EXERCISE PROMPT:
Please copy the rows below verbatim, everything from the line containing "Document page, 1654x931 pixels." down to the line containing "title 白雪大旅社 [147, 597, 609, 816]", including both of those lines.

PROVIDED DATA:

-------

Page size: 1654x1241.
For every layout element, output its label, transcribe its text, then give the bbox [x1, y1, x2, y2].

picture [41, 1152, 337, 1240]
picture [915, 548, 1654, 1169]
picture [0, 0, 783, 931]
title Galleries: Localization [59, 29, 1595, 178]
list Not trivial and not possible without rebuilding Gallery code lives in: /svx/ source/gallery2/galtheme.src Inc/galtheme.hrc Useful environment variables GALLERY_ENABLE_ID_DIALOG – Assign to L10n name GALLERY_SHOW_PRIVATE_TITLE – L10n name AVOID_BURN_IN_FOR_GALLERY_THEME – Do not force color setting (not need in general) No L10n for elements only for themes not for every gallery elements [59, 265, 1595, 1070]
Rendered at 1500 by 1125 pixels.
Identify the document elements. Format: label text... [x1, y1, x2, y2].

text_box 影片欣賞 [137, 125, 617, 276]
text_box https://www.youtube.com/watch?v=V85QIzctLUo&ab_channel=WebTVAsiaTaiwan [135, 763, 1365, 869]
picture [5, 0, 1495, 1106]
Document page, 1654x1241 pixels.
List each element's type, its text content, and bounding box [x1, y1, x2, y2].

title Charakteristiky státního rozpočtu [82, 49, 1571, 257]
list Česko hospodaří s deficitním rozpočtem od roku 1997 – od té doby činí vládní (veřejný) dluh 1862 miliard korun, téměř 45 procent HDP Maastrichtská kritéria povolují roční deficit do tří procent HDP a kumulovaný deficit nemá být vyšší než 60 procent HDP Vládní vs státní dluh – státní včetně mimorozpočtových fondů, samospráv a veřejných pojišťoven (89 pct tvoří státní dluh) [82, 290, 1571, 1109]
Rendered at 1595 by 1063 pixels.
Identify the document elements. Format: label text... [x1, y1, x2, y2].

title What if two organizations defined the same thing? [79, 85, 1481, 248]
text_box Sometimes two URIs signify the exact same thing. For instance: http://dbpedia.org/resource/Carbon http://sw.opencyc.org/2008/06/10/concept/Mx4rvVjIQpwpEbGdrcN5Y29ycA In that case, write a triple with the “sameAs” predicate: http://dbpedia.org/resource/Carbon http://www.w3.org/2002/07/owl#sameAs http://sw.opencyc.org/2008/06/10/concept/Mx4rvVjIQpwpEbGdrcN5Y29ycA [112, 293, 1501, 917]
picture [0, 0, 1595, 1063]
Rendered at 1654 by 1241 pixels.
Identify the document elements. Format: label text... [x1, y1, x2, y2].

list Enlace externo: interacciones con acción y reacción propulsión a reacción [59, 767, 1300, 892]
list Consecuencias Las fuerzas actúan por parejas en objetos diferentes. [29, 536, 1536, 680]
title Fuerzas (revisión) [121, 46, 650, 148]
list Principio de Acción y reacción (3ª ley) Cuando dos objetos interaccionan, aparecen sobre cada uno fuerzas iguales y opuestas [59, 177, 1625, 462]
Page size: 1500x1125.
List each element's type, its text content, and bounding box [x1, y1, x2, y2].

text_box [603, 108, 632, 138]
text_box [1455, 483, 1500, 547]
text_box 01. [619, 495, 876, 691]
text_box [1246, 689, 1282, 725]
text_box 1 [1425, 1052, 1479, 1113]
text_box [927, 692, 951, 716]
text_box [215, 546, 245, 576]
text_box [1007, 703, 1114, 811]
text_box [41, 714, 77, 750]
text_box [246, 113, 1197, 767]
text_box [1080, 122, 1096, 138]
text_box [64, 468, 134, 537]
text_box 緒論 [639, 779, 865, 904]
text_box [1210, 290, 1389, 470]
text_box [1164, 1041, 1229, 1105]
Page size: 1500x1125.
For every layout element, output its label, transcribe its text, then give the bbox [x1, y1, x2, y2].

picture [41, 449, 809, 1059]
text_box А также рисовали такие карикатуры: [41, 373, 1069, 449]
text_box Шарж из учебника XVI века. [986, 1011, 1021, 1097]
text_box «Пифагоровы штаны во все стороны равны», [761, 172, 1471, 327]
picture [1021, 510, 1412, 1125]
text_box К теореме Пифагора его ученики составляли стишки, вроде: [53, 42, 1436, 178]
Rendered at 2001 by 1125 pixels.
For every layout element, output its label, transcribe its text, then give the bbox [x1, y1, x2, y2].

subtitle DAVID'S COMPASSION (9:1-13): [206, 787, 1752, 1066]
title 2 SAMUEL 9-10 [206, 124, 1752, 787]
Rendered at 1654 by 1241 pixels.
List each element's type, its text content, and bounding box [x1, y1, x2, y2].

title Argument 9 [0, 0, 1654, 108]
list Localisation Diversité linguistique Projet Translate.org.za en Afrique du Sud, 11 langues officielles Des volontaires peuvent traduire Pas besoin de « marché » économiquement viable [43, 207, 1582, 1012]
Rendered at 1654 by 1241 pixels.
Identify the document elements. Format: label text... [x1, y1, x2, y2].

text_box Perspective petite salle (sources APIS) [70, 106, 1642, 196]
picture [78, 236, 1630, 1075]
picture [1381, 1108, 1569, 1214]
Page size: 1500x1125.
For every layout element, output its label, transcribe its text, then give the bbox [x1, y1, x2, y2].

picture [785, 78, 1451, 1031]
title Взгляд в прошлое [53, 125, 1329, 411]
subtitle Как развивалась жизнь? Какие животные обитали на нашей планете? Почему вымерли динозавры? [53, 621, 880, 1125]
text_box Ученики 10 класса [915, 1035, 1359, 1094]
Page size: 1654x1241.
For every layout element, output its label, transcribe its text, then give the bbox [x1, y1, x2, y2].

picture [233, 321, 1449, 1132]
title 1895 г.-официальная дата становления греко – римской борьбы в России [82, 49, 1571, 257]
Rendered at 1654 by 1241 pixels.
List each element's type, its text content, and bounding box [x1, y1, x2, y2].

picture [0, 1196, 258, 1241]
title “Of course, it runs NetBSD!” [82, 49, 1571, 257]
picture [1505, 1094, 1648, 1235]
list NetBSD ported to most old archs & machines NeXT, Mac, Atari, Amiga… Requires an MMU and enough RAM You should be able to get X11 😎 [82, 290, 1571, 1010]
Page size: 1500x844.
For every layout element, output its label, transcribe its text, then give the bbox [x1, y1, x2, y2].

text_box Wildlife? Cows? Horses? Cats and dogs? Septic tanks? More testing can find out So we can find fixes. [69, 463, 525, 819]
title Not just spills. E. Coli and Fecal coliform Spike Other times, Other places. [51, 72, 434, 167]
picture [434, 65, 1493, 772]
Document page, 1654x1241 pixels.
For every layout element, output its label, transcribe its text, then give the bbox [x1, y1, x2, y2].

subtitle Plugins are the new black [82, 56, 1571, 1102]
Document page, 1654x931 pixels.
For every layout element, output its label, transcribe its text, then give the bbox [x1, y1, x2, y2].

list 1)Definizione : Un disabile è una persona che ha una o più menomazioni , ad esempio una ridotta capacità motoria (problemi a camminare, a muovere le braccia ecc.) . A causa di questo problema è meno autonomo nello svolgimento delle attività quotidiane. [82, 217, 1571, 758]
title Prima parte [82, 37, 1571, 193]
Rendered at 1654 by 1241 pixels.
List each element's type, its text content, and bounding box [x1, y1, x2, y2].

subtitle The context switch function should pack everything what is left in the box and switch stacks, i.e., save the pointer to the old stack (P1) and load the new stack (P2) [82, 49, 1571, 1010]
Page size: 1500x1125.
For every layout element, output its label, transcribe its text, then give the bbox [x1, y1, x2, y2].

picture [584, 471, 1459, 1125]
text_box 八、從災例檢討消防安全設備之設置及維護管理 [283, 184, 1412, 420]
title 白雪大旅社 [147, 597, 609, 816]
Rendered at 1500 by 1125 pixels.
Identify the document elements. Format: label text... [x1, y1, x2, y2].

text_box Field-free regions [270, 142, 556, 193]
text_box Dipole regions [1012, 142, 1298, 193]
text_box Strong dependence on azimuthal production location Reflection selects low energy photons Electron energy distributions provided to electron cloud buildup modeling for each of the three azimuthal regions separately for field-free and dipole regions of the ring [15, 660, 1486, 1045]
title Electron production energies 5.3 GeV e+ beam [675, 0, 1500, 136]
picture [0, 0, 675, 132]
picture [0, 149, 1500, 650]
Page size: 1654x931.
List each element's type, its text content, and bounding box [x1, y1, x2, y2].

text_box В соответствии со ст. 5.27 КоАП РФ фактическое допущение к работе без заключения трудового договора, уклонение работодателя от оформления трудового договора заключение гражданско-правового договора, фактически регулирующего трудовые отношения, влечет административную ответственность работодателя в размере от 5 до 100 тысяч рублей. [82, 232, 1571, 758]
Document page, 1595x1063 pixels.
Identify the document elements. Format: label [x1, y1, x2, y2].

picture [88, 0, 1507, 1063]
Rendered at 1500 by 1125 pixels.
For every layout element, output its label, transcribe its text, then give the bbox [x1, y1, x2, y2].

-------

RESULT FOR THIS EXERCISE:
Document page, 1654x931 pixels.
For every layout element, output its label, transcribe its text, then give the bbox [x1, y1, x2, y2].

list 1)Definizione : Un disabile è una persona che ha una o più menomazioni , ad esempio una ridotta capacità motoria (problemi a camminare, a muovere le braccia ecc.) . A causa di questo problema è meno autonomo nello svolgimento delle attività quotidiane. [82, 217, 1571, 758]
title Prima parte [82, 37, 1571, 193]
Rendered at 1654 by 1241 pixels.
List each element's type, its text content, and bounding box [x1, y1, x2, y2].

subtitle The context switch function should pack everything what is left in the box and switch stacks, i.e., save the pointer to the old stack (P1) and load the new stack (P2) [82, 49, 1571, 1010]
Page size: 1500x1125.
For every layout element, output its label, transcribe its text, then give the bbox [x1, y1, x2, y2].

picture [584, 471, 1459, 1125]
text_box 八、從災例檢討消防安全設備之設置及維護管理 [283, 184, 1412, 420]
title 白雪大旅社 [147, 597, 609, 816]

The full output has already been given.